Problem statement.
In the entries that follow, find each line with the word "label" and copy it.

Task inputs.
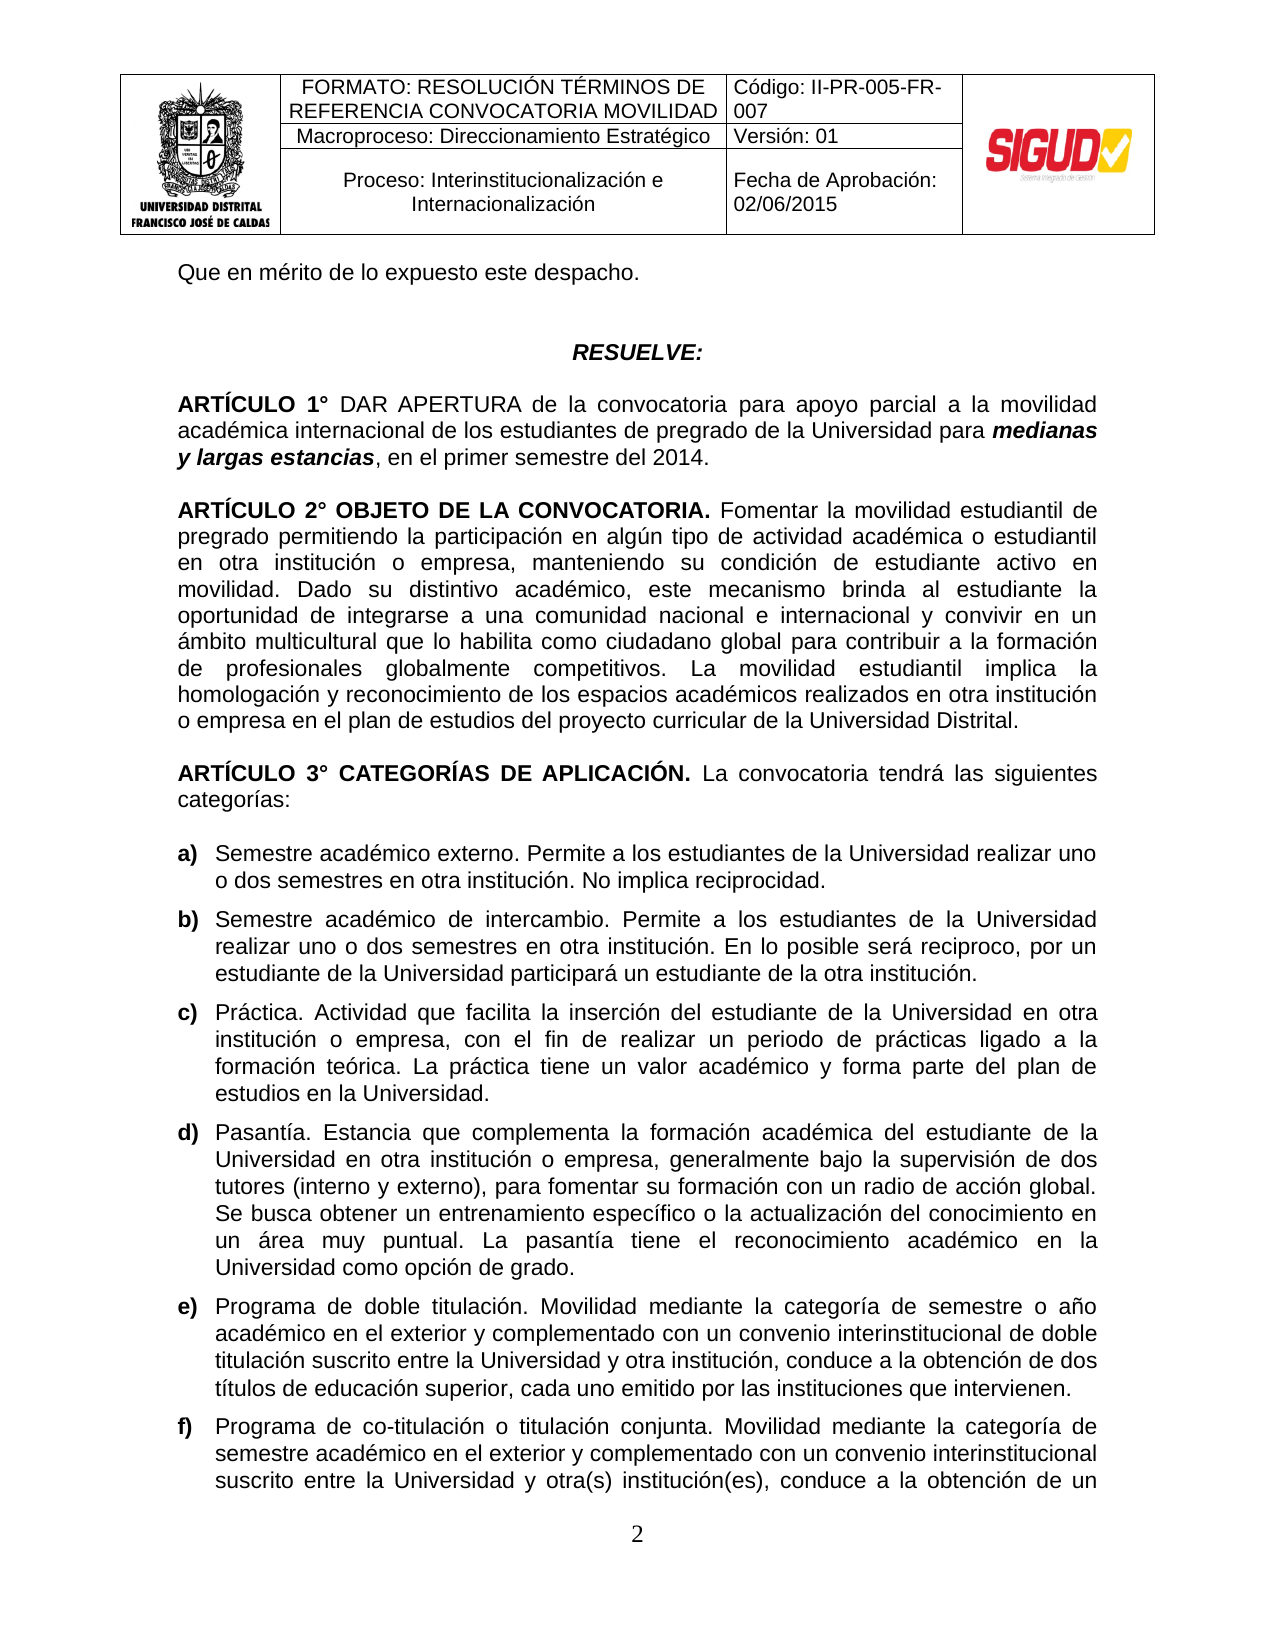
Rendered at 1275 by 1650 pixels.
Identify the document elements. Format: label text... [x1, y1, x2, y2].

list Práctica. Actividad que facilita la inserción del estudiante de la Universidad en otra institución o empresa, con el fin de realizar un periodo de prácticas ligado a la formación teórica. La práctica tiene un valor académico y forma parte del plan de estudios en la Universidad. [177, 998, 1098, 1106]
list Pasantía. Estancia que complementa la formación académica del estudiante de la Universidad en otra institución o empresa, generalmente bajo la supervisión de dos tutores (interno y externo), para fomentar su formación con un radio de acción global. Se busca obtener un entrenamiento específico o la actualización del conocimiento en un área muy puntual. La pasantía tiene el reconocimiento académico en la Universidad como opción de grado. [177, 1118, 1098, 1281]
text RESUELVE: [177, 338, 1098, 365]
text ARTÍCULO 2° OBJETO DE LA CONVOCATORIA. Fomentar la movilidad estudiantil de pregrado permitiendo la participación en algún tipo de actividad académica o estudiantil en otra institución o empresa, manteniendo su condición de estudiante activo en movilidad. Dado su distintivo académico, este mecanismo brinda al estudiante la oportunidad de integrarse a una comunidad nacional e internacional y convivir en un ámbito multicultural que lo habilita como ciudadano global para contribuir a la formación de profesionales globalmente competitivos. La movilidad estudiantil implica la homologación y reconocimiento de los espacios académicos realizados en otra institución o empresa en el plan de estudios del proyecto curricular de la Universidad Distrital. [177, 497, 1098, 734]
picture [132, 82, 270, 227]
text Que en mérito de lo expuesto este despacho. [177, 259, 1098, 286]
text ARTÍCULO 3° CATEGORÍAS DE APLICACIÓN. La convocatoria tendrá las siguientes categorías: [177, 760, 1098, 813]
list Programa de co-titulación o titulación conjunta. Movilidad mediante la categoría de semestre académico en el exterior y complementado con un convenio interinstitucional suscrito entre la Universidad y otra(s) institución(es), conduce a la obtención de un solo título de educación superior válido en el contexto de los sistemas de educación superior de las instituciones que intervienen. [177, 1413, 1098, 1494]
list Semestre académico externo. Permite a los estudiantes de la Universidad realizar uno o dos semestres en otra institución. No implica reciprocidad. [177, 839, 1098, 893]
list Programa de doble titulación. Movilidad mediante la categoría de semestre o año académico en el exterior y complementado con un convenio interinstitucional de doble titulación suscrito entre la Universidad y otra institución, conduce a la obtención de dos títulos de educación superior, cada uno emitido por las instituciones que intervienen. [177, 1292, 1098, 1401]
text ARTÍCULO 1° DAR APERTURA de la convocatoria para apoyo parcial a la movilidad académica internacional de los estudiantes de pregrado de la Universidad para medianas y largas estancias, en el primer semestre del 2014. [177, 391, 1098, 470]
list Semestre académico de intercambio. Permite a los estudiantes de la Universidad realizar uno o dos semestres en otra institución. En lo posible será reciproco, por un estudiante de la Universidad participará un estudiante de la otra institución. [177, 905, 1098, 986]
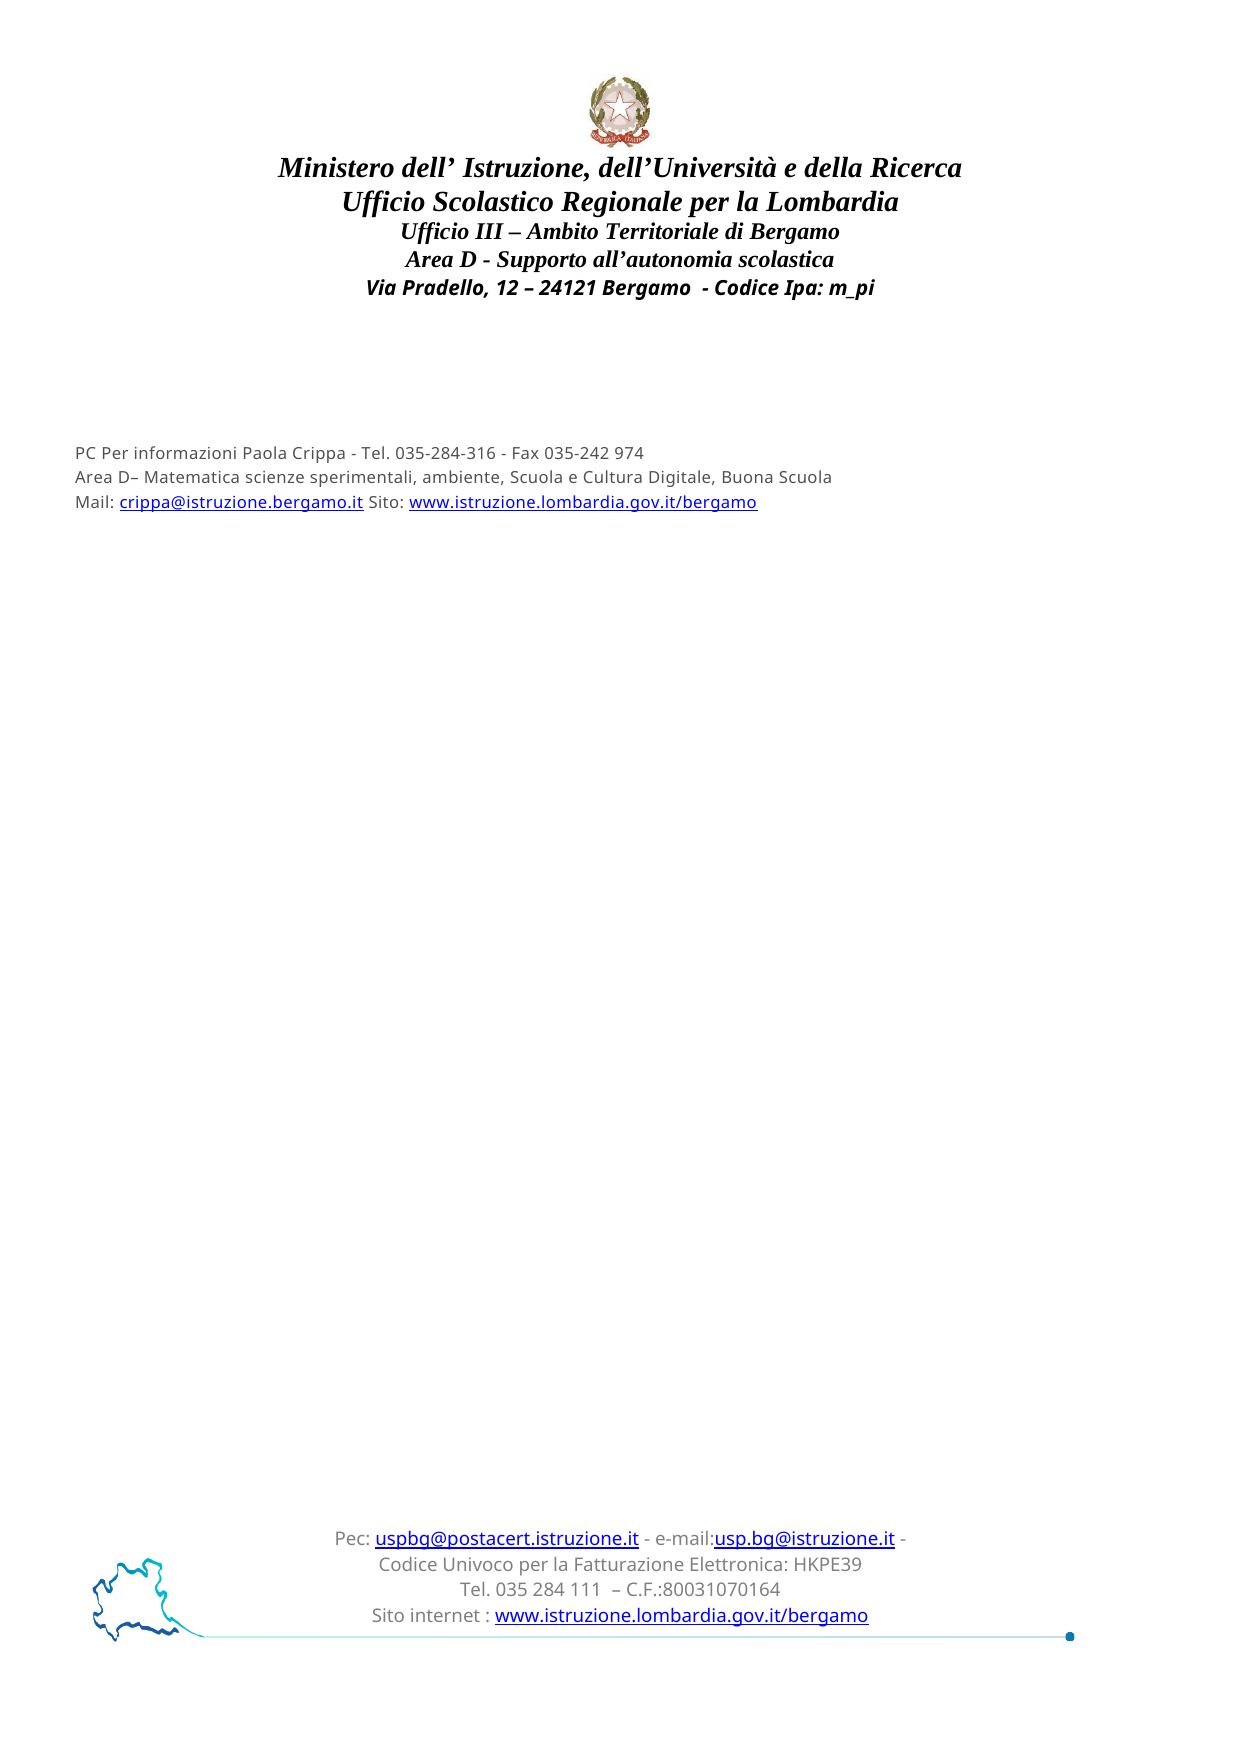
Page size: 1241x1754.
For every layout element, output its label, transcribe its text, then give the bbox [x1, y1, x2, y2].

text PC Per informazioni Paola Crippa - Tel. 035-284-316 - Fax 035-242 974 Area D– Matematica scienze sperimentali, ambiente, Scuola e Cultura Digitale, Buona Scuola Mail: crippa@istruzione.bergamo.it Sito: www.istruzione.lombardia.gov.it/bergamo [75, 441, 1165, 514]
picture [75, 1555, 1076, 1642]
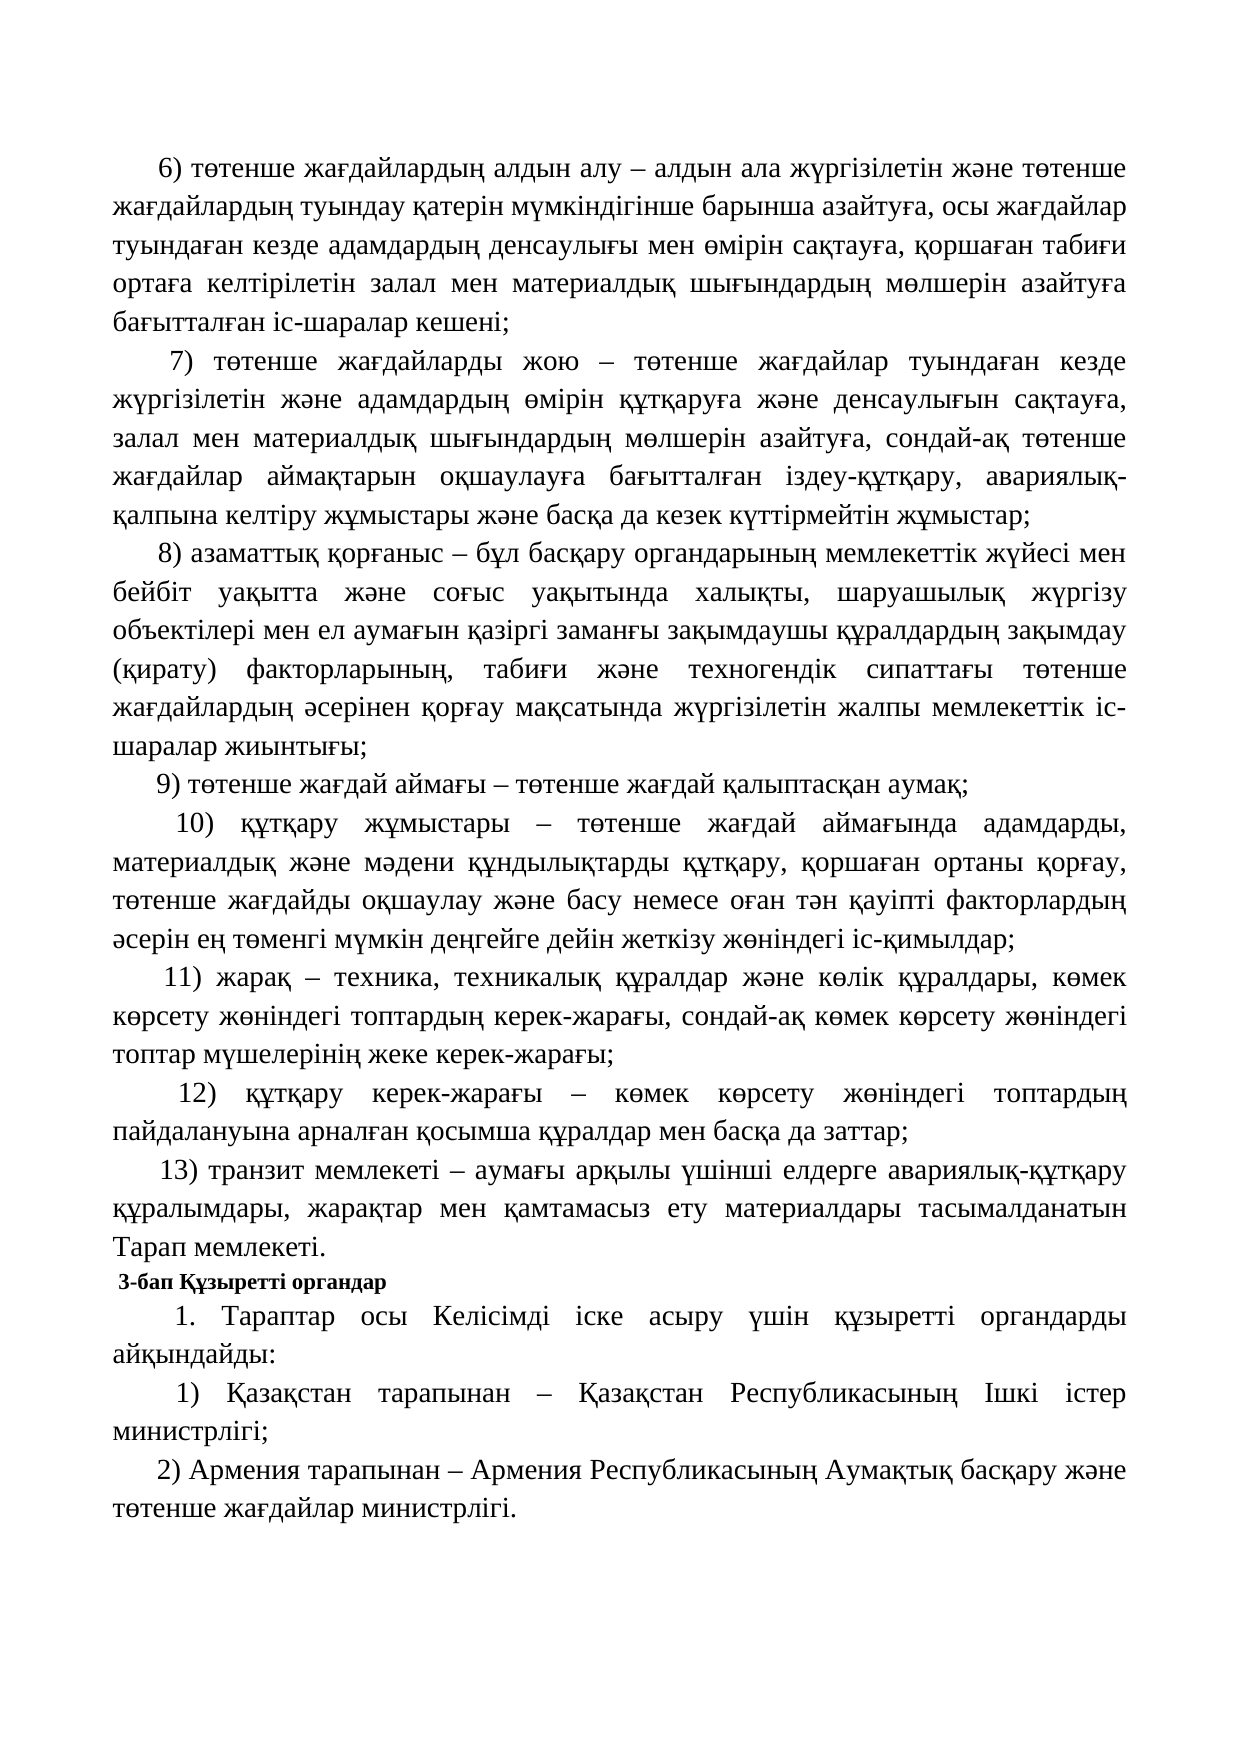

The answer.
Identify the document elements. Format: label text... [x1, y1, x2, y2].
For every layout element, output its label, transcribe its text, then give the bbox [x1, y1, x2, y2].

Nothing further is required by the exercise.